═══ Records for the exercise
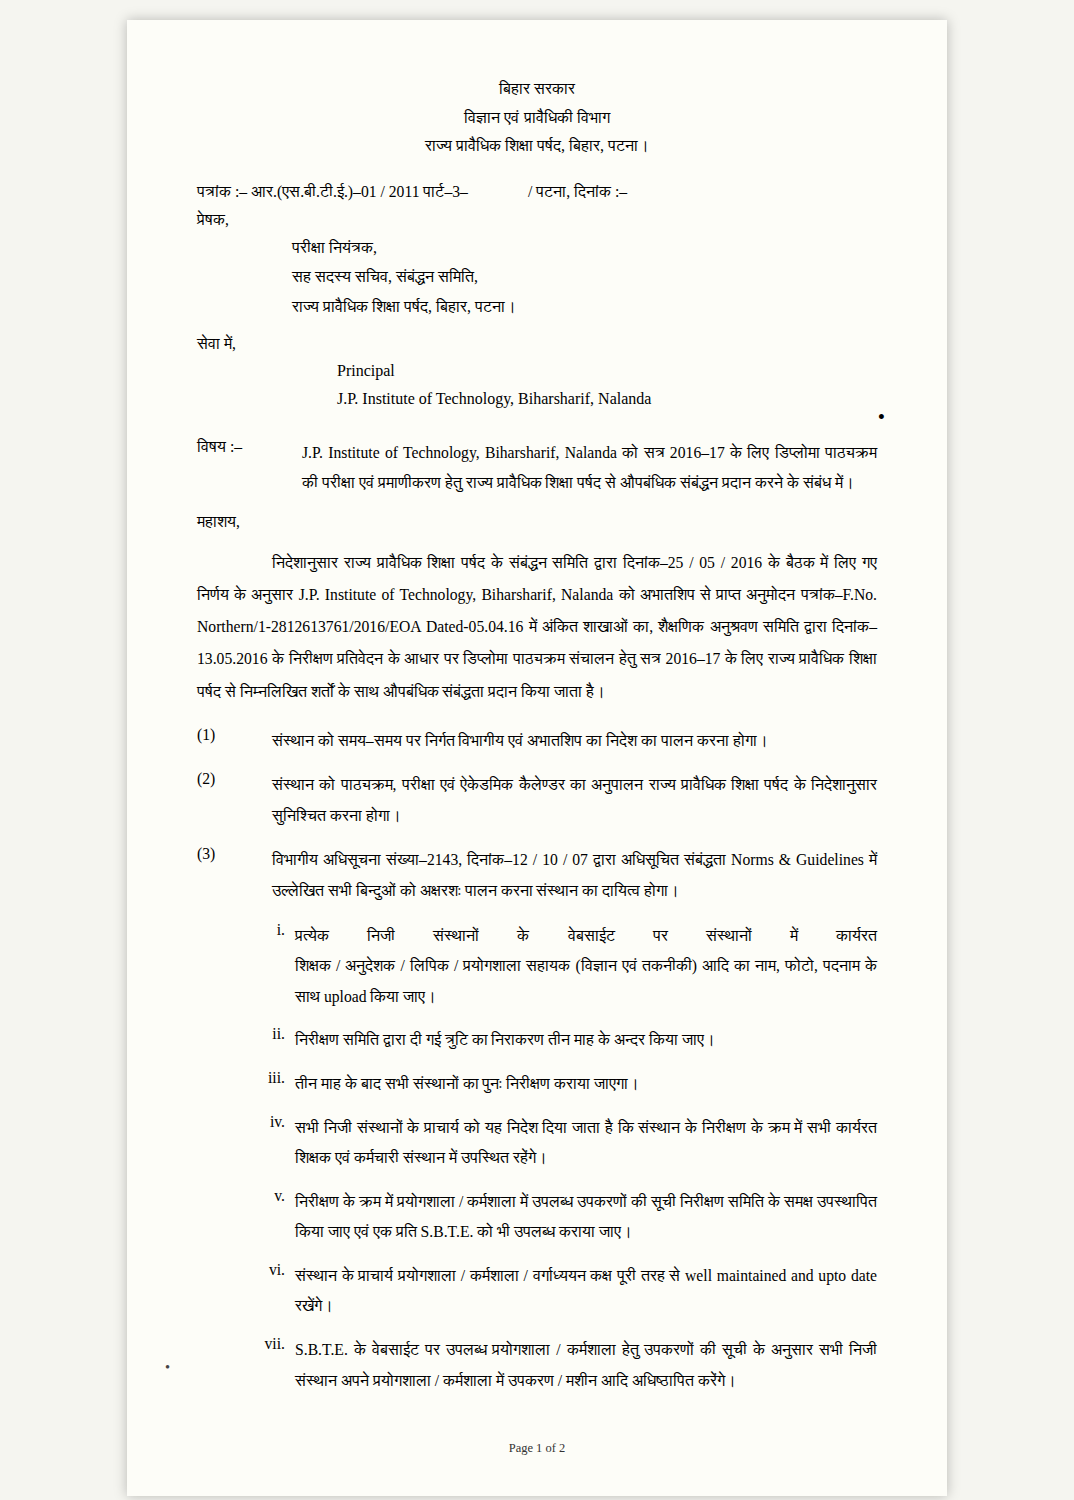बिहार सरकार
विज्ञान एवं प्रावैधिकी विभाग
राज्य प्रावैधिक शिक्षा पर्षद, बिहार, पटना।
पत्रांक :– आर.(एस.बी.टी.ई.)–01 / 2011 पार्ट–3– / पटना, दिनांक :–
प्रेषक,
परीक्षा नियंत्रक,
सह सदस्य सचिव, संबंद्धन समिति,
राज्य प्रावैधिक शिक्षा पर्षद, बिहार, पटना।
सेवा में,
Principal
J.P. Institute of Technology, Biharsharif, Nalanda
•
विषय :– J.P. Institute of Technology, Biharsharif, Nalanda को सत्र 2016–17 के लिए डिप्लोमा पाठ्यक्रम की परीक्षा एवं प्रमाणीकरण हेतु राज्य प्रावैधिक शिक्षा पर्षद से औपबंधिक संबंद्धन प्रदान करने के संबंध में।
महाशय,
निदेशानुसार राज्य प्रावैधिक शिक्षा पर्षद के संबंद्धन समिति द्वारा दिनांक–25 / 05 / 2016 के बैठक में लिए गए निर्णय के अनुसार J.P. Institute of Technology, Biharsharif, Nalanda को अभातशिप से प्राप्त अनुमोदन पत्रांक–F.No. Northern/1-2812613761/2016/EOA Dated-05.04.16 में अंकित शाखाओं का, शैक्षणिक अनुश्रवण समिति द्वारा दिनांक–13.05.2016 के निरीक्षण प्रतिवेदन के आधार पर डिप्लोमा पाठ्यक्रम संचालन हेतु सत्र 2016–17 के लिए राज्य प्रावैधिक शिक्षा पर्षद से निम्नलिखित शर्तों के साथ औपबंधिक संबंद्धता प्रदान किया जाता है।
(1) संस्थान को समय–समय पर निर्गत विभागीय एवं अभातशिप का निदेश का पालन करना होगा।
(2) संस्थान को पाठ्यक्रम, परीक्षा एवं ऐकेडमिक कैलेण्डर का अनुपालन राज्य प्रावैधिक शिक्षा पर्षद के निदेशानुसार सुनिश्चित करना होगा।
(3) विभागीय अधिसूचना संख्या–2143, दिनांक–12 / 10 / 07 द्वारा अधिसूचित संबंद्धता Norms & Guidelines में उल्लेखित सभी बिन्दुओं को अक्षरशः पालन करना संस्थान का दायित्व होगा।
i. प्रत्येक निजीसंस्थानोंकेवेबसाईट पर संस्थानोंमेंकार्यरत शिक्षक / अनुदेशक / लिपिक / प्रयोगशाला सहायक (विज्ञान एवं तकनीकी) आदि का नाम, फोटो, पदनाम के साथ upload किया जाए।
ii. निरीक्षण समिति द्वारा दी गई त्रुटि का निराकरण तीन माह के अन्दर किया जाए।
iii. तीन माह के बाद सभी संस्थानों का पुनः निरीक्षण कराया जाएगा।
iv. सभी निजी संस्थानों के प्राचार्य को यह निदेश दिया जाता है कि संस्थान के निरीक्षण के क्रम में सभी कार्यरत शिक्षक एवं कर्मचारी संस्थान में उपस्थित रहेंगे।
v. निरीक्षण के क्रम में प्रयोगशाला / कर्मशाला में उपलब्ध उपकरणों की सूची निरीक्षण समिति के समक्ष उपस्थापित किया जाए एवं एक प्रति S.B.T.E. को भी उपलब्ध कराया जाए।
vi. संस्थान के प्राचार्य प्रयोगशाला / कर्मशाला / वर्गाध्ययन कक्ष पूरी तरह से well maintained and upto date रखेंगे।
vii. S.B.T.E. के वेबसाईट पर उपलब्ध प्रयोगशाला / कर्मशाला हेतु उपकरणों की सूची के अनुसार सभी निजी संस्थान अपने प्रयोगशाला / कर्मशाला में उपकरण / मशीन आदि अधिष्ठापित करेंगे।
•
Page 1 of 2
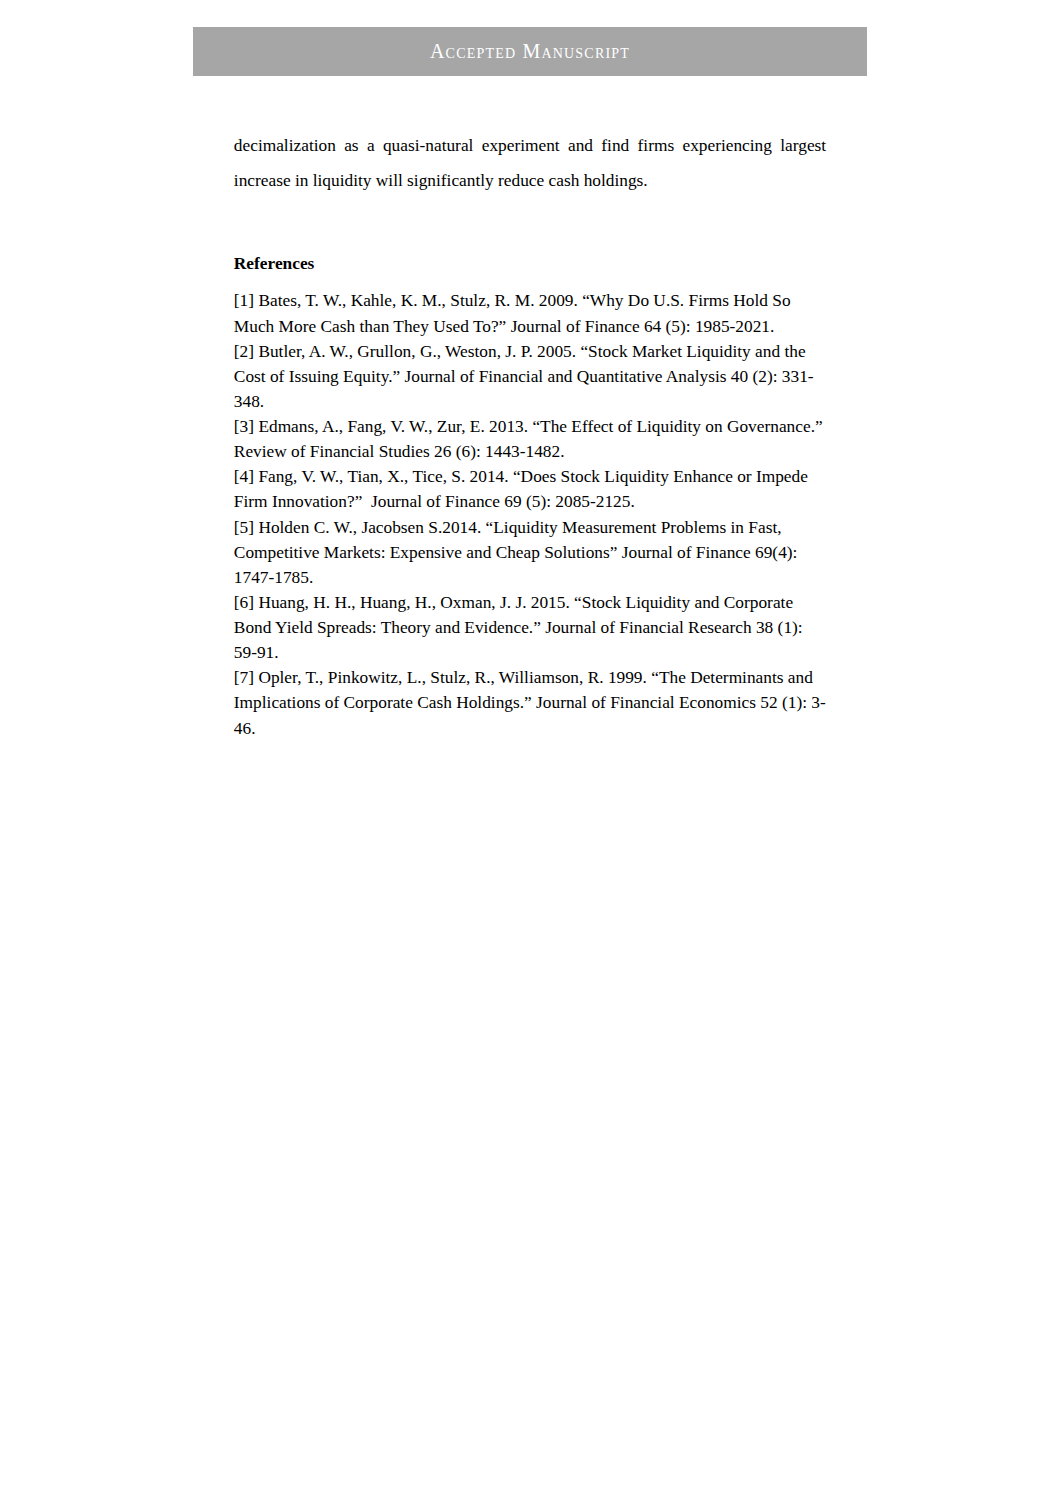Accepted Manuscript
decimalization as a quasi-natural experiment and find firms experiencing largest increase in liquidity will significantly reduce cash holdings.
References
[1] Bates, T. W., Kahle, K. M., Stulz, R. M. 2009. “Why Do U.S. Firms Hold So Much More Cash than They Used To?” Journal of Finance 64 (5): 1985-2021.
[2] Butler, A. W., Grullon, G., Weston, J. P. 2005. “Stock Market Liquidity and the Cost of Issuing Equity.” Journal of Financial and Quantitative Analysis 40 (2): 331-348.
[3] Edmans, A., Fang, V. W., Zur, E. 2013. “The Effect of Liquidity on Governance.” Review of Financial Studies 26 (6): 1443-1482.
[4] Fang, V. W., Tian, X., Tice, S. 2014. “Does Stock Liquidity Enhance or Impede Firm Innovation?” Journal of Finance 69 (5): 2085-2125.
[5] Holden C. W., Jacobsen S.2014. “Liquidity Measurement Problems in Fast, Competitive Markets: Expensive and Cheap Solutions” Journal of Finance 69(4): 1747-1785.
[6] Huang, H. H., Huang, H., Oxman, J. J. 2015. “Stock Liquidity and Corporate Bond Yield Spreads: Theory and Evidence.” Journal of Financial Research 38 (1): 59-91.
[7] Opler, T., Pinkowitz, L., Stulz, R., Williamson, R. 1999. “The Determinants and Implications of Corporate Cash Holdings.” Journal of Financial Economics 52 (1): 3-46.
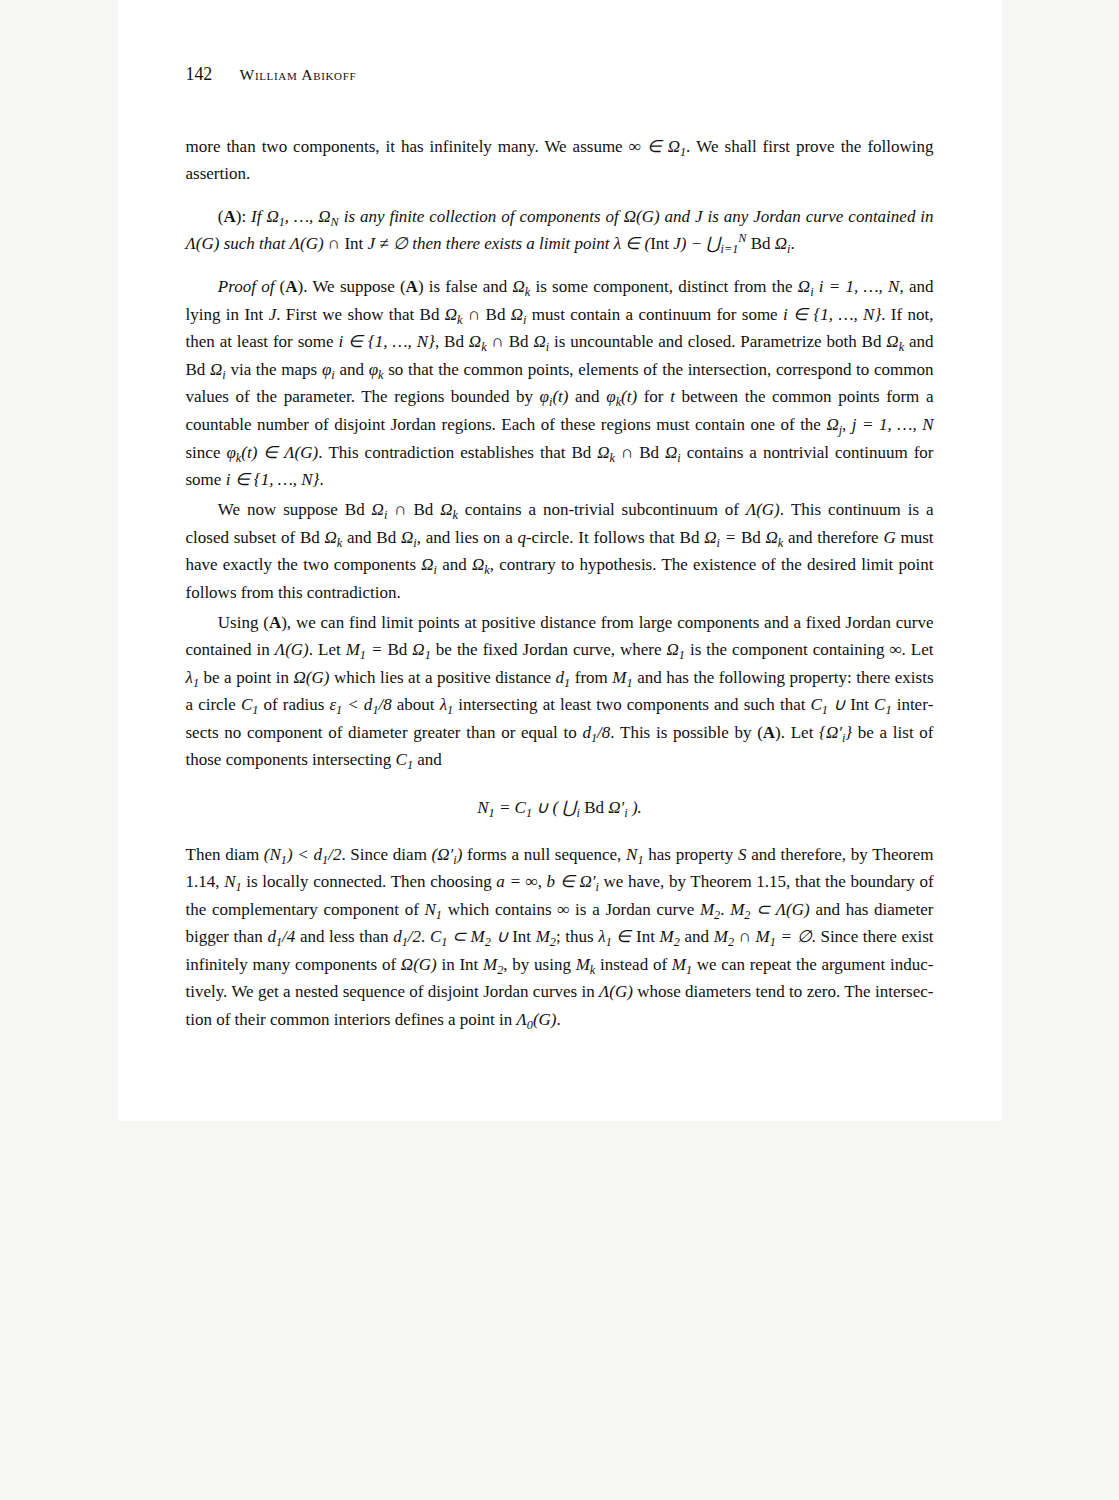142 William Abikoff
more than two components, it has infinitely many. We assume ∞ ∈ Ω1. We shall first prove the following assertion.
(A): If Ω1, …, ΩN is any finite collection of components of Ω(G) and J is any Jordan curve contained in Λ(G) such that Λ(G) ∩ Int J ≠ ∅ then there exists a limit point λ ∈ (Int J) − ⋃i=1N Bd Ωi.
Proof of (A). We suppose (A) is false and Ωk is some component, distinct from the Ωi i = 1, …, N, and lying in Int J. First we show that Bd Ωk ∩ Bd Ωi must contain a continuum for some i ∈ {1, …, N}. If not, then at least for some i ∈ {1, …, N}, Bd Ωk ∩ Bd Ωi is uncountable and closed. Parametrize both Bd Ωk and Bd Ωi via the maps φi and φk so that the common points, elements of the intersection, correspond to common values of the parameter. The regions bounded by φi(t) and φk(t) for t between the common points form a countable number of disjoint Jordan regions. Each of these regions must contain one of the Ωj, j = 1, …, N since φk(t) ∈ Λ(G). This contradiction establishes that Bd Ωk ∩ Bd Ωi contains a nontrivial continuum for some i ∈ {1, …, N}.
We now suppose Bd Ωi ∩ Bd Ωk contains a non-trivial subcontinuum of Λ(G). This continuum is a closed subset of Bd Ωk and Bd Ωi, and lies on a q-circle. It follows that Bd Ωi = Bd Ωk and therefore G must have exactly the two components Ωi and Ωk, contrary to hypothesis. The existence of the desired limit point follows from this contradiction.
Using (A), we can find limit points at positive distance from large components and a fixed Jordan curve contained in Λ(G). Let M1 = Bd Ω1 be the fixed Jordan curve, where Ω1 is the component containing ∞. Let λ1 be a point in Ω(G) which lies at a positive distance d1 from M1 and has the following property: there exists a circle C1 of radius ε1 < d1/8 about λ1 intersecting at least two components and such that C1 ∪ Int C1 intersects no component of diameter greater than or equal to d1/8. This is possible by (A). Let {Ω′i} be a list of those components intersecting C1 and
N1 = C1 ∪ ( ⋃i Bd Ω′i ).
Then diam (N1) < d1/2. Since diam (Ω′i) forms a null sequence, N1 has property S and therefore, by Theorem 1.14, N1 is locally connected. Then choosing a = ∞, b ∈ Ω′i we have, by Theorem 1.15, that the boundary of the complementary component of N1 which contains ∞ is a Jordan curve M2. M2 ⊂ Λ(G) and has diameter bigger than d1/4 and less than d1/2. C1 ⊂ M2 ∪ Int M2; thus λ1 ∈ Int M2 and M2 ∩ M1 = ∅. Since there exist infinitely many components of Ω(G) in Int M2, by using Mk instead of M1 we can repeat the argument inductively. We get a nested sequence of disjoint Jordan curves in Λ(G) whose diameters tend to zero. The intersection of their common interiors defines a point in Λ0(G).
══════
**Problem to work on**
Repeat exactly the lines above, beginning at the one containing "(2) संस्थान को" and ending at the one containing "Accepted Manuscript". Do not carry over any pictures.

**Reply**
(2) संस्थान को पाठ्यक्रम, परीक्षा एवं ऐकेडमिक कैलेण्डर का अनुपालन राज्य प्रावैधिक शिक्षा पर्षद के निदेशानुसार सुनिश्चित करना होगा।
(3) विभागीय अधिसूचना संख्या–2143, दिनांक–12 / 10 / 07 द्वारा अधिसूचित संबंद्धता Norms & Guidelines में उल्लेखित सभी बिन्दुओं को अक्षरशः पालन करना संस्थान का दायित्व होगा।
i. प्रत्येक निजीसंस्थानोंकेवेबसाईट पर संस्थानोंमेंकार्यरत शिक्षक / अनुदेशक / लिपिक / प्रयोगशाला सहायक (विज्ञान एवं तकनीकी) आदि का नाम, फोटो, पदनाम के साथ upload किया जाए।
ii. निरीक्षण समिति द्वारा दी गई त्रुटि का निराकरण तीन माह के अन्दर किया जाए।
iii. तीन माह के बाद सभी संस्थानों का पुनः निरीक्षण कराया जाएगा।
iv. सभी निजी संस्थानों के प्राचार्य को यह निदेश दिया जाता है कि संस्थान के निरीक्षण के क्रम में सभी कार्यरत शिक्षक एवं कर्मचारी संस्थान में उपस्थित रहेंगे।
v. निरीक्षण के क्रम में प्रयोगशाला / कर्मशाला में उपलब्ध उपकरणों की सूची निरीक्षण समिति के समक्ष उपस्थापित किया जाए एवं एक प्रति S.B.T.E. को भी उपलब्ध कराया जाए।
vi. संस्थान के प्राचार्य प्रयोगशाला / कर्मशाला / वर्गाध्ययन कक्ष पूरी तरह से well maintained and upto date रखेंगे।
vii. S.B.T.E. के वेबसाईट पर उपलब्ध प्रयोगशाला / कर्मशाला हेतु उपकरणों की सूची के अनुसार सभी निजी संस्थान अपने प्रयोगशाला / कर्मशाला में उपकरण / मशीन आदि अधिष्ठापित करेंगे।
•
Page 1 of 2
Accepted Manuscript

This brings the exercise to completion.